**WHAT YOU WILL DO:**
Line by line, return everything in the listing exactly.

**DATA SECTION:**

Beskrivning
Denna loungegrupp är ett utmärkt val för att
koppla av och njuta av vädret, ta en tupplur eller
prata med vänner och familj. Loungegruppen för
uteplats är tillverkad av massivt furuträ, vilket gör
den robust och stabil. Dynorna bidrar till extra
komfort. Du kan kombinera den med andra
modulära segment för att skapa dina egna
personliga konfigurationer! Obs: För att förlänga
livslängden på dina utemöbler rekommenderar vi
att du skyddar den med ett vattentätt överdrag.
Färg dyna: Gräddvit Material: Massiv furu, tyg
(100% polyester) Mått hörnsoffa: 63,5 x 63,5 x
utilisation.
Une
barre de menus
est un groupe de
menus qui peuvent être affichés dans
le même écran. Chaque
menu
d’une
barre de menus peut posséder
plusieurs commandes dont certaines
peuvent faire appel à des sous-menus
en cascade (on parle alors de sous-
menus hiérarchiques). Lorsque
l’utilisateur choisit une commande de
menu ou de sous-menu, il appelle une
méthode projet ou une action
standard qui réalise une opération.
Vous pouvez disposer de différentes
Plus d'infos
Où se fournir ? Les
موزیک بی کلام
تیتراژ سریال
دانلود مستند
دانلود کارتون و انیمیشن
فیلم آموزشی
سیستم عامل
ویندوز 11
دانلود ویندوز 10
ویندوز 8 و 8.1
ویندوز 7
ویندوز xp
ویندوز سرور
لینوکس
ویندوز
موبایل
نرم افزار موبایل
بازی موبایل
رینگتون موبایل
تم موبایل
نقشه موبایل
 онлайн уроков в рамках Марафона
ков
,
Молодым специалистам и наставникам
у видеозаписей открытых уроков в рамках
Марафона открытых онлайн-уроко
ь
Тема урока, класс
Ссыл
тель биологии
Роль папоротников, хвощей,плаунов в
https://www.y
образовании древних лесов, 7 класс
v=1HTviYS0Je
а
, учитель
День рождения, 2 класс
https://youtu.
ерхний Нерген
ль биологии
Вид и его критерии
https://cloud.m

**TASK ANSWER:**
Beskrivning
Denna loungegrupp är ett utmärkt val för att
koppla av och njuta av vädret, ta en tupplur eller
prata med vänner och familj. Loungegruppen för
uteplats är tillverkad av massivt furuträ, vilket gör
den robust och stabil. Dynorna bidrar till extra
komfort. Du kan kombinera den med andra
modulära segment för att skapa dina egna
personliga konfigurationer! Obs: För att förlänga
livslängden på dina utemöbler rekommenderar vi
att du skyddar den med ett vattentätt överdrag.
Färg dyna: Gräddvit Material: Massiv furu, tyg
(100% polyester) Mått hörnsoffa: 63,5 x 63,5 x
utilisation.
Une
barre de menus
est un groupe de
menus qui peuvent être affichés dans
le même écran. Chaque
menu
d’une
barre de menus peut posséder
plusieurs commandes dont certaines
peuvent faire appel à des sous-menus
en cascade (on parle alors de sous-
menus hiérarchiques). Lorsque
l’utilisateur choisit une commande de
menu ou de sous-menu, il appelle une
méthode projet ou une action
standard qui réalise une opération.
Vous pouvez disposer de différentes
Plus d'infos
Où se fournir ? Les
موزیک بی کلام
تیتراژ سریال
دانلود مستند
دانلود کارتون و انیمیشن
فیلم آموزشی
سیستم عامل
ویندوز 11
دانلود ویندوز 10
ویندوز 8 و 8.1
ویندوز 7
ویندوز xp
ویندوز سرور
لینوکس
ویندوز
موبایل
نرم افزار موبایل
بازی موبایل
رینگتون موبایل
تم موبایل
نقشه موبایل
 онлайн уроков в рамках Марафона
ков
,
Молодым специалистам и наставникам
у видеозаписей открытых уроков в рамках
Марафона открытых онлайн-уроко
ь
Тема урока, класс
Ссыл
тель биологии
Роль папоротников, хвощей,плаунов в
https://www.y
образовании древних лесов, 7 класс
v=1HTviYS0Je
а
, учитель
День рождения, 2 класс
https://youtu.
ерхний Нерген
ль биологии
Вид и его критерии
https://cloud.m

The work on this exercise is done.